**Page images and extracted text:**
- Opening Delimiter -
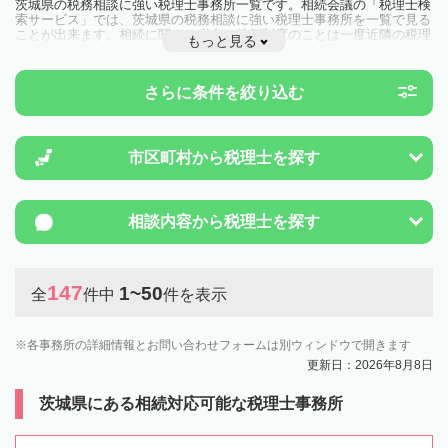
茨城県の税務相談に強い税理士事務所一覧です。相続会議の「税理士検
索サービス」では、茨城県の税務相談に強い税理士事務所を一覧で見る
ことが出来ます。相続に関する税金や特例制度のことは一度近隣の税理
もっと見る
士に相談してみましょう。
さらに条件を絞り込む
市区町村から
税理士を探す
相談内容から
税理士を探す
147
1~50
全
件中
件を表示
各事務所の詳細情報とお問い合わせフォームは別ウィンドウで開きます
更新日：2026年8月8日
茨城県にある相続対応可能な税理士事務所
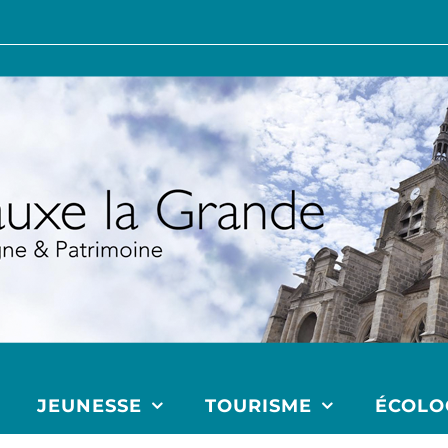
JEUNESSE
TOURISME
ÉCOLO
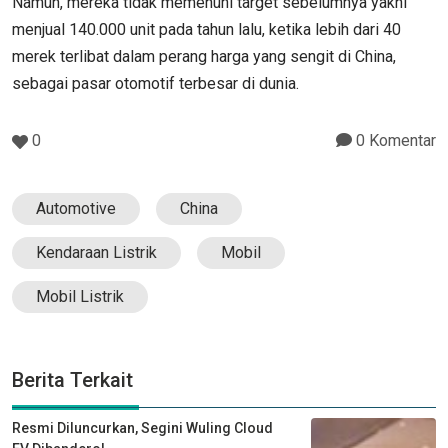
Namun, mereka tidak memenuhi target sebelumnya yakni
menjual 140.000 unit pada tahun lalu, ketika lebih dari 40
merek terlibat dalam perang harga yang sengit di China,
sebagai pasar otomotif terbesar di dunia.
0
0 Komentar
Automotive
China
Kendaraan Listrik
Mobil
Mobil Listrik
Berita Terkait
Resmi Diluncurkan, Segini Wuling Cloud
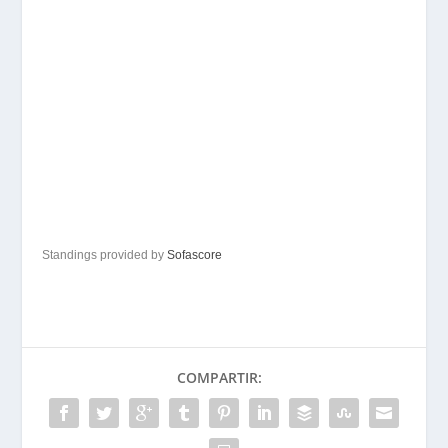
Standings provided by
Sofascore
COMPARTIR:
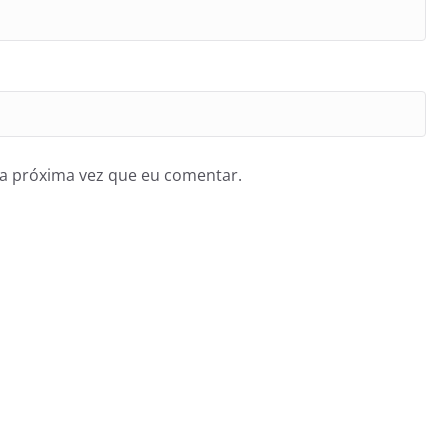
a próxima vez que eu comentar.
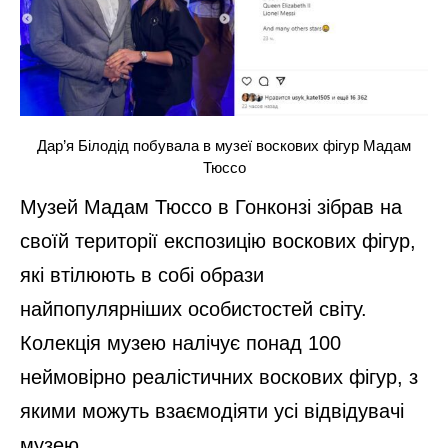
Дар’я Білодід побувала в музеї воскових фігур Мадам
Тюссо
Музей Мадам Тюссо в Гонконзі зібрав на
своїй території експозицію воскових фігур,
які втілюють в собі образи
найпопулярніших особистостей світу.
Колекція музею налічує понад 100
неймовірно реалістичних воскових фігур, з
якими можуть взаємодіяти усі відвідувачі
музею.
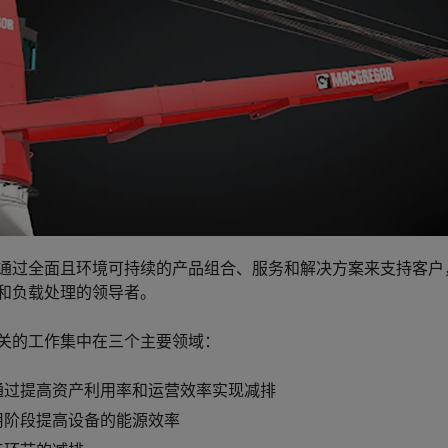
通过全面且环境可持续的产品组合、服务和解决方案来支持客户
和负载处理的领导者。
关的工作集中在三个主要领域：
通过提高资产利用率和运营效率实现减排
用阶段提高设备的能源效率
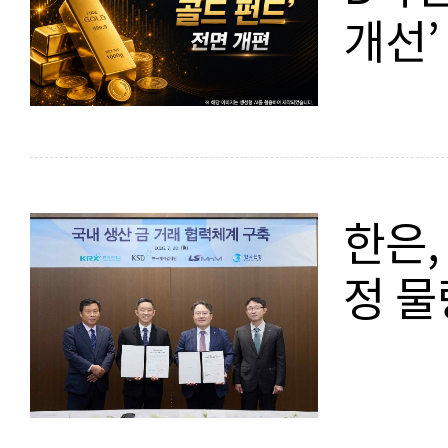
개선’
한은,
정 물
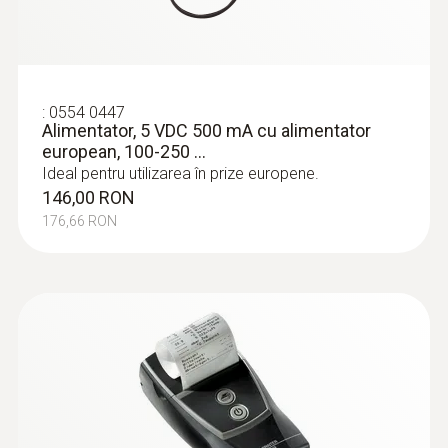
:
0554 0447
Alimentator, 5 VDC 500 mA cu alimentator
european, 100-250 ...
Ideal pentru utilizarea în prize europene.
146,00 RON
176,66 RON
:
0636 9835
Sondă pentru măsurarea presiunii
punctului de rouă în sistem...
Monitorizarea precisă a punctului de rouă al
presiunii în sistemele de aer comprimat.
4.793,00 RON
5.799,53 RON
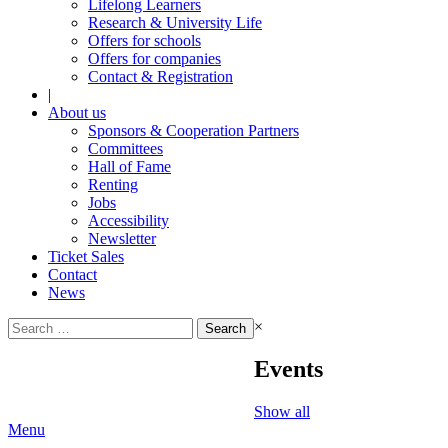
Lifelong Learners
Research & University Life
Offers for schools
Offers for companies
Contact & Registration
|
About us
Sponsors & Cooperation Partners
Committees
Hall of Fame
Renting
Jobs
Accessibility
Newsletter
Ticket Sales
Contact
News
Search
×
for:
Events
Show all
Menu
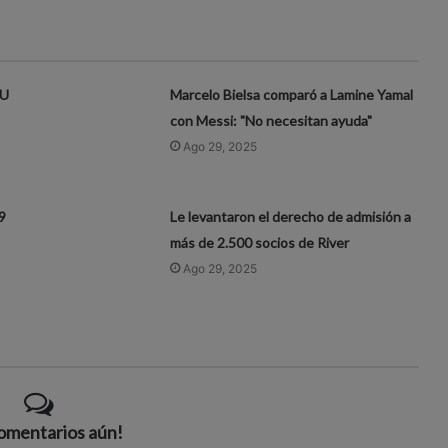
 U
Marcelo Bielsa comparó a Lamine Yamal
con Messi: "No necesitan ayuda"
Ago 29, 2025
9
Le levantaron el derecho de admisión a
más de 2.500 socios de River
Ago 29, 2025
comentarios aún!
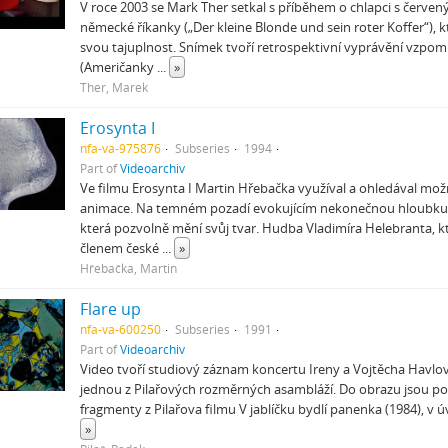
V roce 2003 se Mark Ther setkal s příběhem o chlapci s červe
německé říkanky („Der kleine Blonde und sein roter Koffer“), kt
svou tajuplnost. Snímek tvoří retrospektivní vyprávění vzpo
(Američanky
...
»
Ther, Marek
Erosynta I
nfa-va-975876
Subseries
1994
Part of
Videoarchiv
Ve filmu Erosynta I Martin Hřebačka využíval a ohledával mož
animace. Na temném pozadí evokujícím nekonečnou hloubku p
která pozvolně mění svůj tvar. Hudba Vladimíra Helebranta, k
členem české
...
»
Hřebačka, Martin
Flare up
nfa-va-600250
Subseries
1991
Part of
Videoarchiv
Video tvoří studiový záznam koncertu Ireny a Vojtěcha Havlo
jednou z Pilařových rozměrných asambláží. Do obrazu jsou po
fragmenty z Pilařova filmu V jablíčku bydlí panenka (1984), v 
»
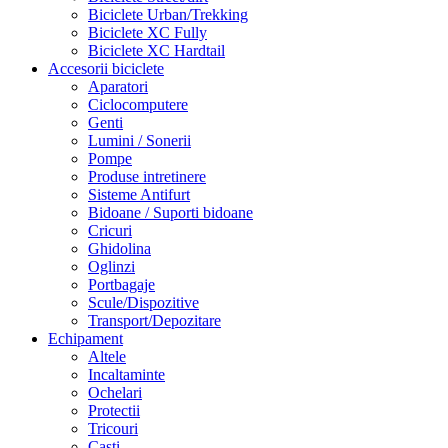
Biciclete Urban/Trekking
Biciclete XC Fully
Biciclete XC Hardtail
Accesorii biciclete
Aparatori
Ciclocomputere
Genti
Lumini / Sonerii
Pompe
Produse intretinere
Sisteme Antifurt
Bidoane / Suporti bidoane
Cricuri
Ghidolina
Oglinzi
Portbagaje
Scule/Dispozitive
Transport/Depozitare
Echipament
Altele
Incaltaminte
Ochelari
Protectii
Tricouri
Casti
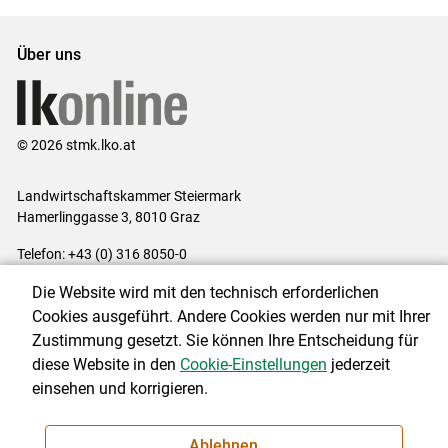
Über uns
© 2026 stmk.lko.at
Landwirtschaftskammer Steiermark
Hamerlinggasse 3, 8010 Graz
Telefon: +43 (0) 316 8050-0
E-Mail:
office@lk-stmk.at
Die Website wird mit den technisch erforderlichen
Impressum
|
Kontakt
|
Datenschutzerklärung
|
Barrierefreiheit
|
Cookies ausgeführt. Andere Cookies werden nur mit Ihrer
Cookie-Einstellungen
Zustimmung gesetzt. Sie können Ihre Entscheidung für
diese Website in den
Cookie-Einstellungen
jederzeit
einsehen und korrigieren.
NEWSLETTER
Ablehnen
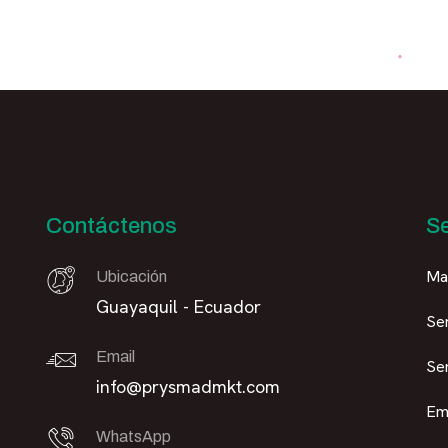
Contáctenos
Se
Mar
Ubicación
Guayaquil - Ecuador
Se
Email
Se
info@prysmadmkt.com
Em
WhatsApp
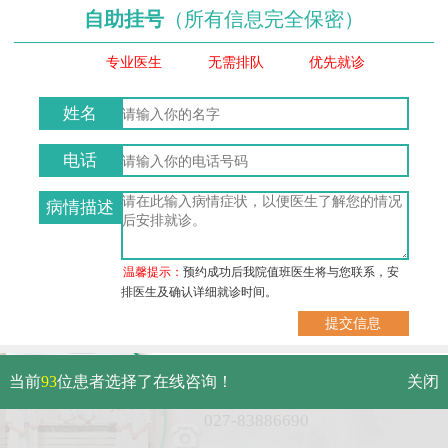
自助挂号
（所有信息完全保密）
专业医生
无需排队
优先就诊
姓名
电话
病情描述
温馨提示：
预约成功后我院值班医生将与您联系，安
排医生及确认详细就诊时间。
武汉市硚口区解放大道479号
当前
93
位患者选择了在线咨询！
关闭
免费电话：
027-83886690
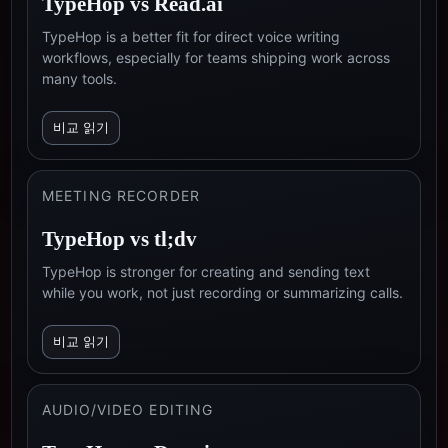
TypeHop vs
Read.ai
TypeHop is a better fit for direct voice writing
workflows, especially for teams shipping work across
many tools.
비교 읽기
MEETING RECORDER
TypeHop vs
tl;dv
TypeHop is stronger for creating and sending text
while you work, not just recording or summarizing calls.
비교 읽기
AUDIO/VIDEO EDITING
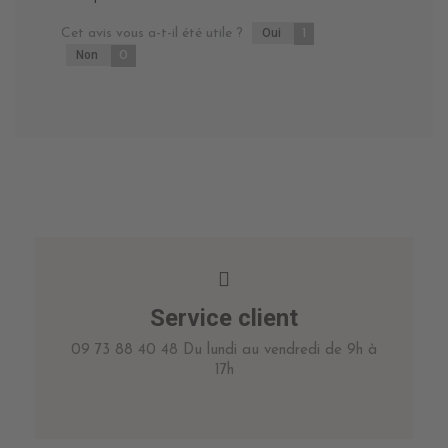
Cet avis vous a-t-il été utile ?
Oui
1
Non
0
Service client
09 73 88 40 48 Du lundi au vendredi de 9h à
17h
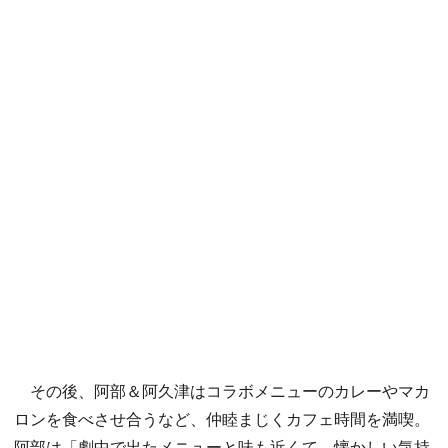
その後、阿部＆阿久津はコラボメニューのカレーやマカ
ロンを食べさせ合うなど、仲睦まじくカフェ時間を満喫。
阿部は「劇中で出たメニューと味も近くて、懐かしい気持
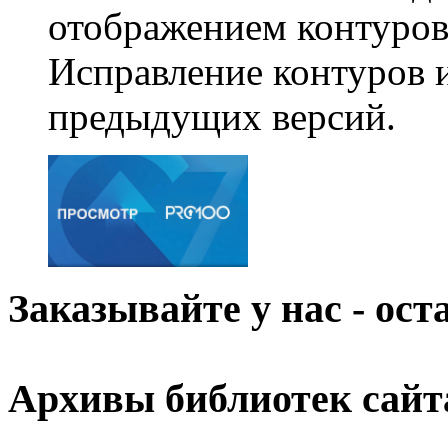
отображением контуров
Исправление контуров 
предыдущих версий.
Заказывайте у нас - ос
Архивы библиотек сайт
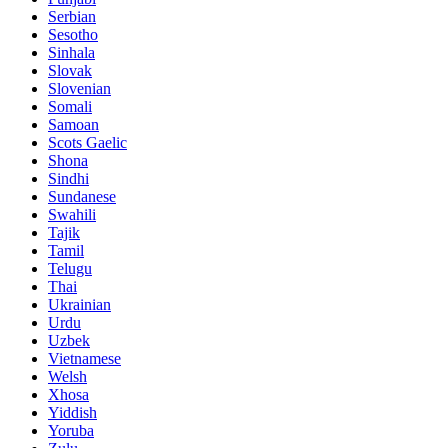
Serbian
Sesotho
Sinhala
Slovak
Slovenian
Somali
Samoan
Scots Gaelic
Shona
Sindhi
Sundanese
Swahili
Tajik
Tamil
Telugu
Thai
Ukrainian
Urdu
Uzbek
Vietnamese
Welsh
Xhosa
Yiddish
Yoruba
- Closing Delimiter -
**Exercise directions:** Find every line in the items that contains the word "tvoří" and copy those lines. Case counts.

**Response to this exercise:**
svou tajuplnost. Snímek tvoří retrospektivní vyprávění vzpo
Video tvoří studiový záznam koncertu Ireny a Vojtěcha Havlo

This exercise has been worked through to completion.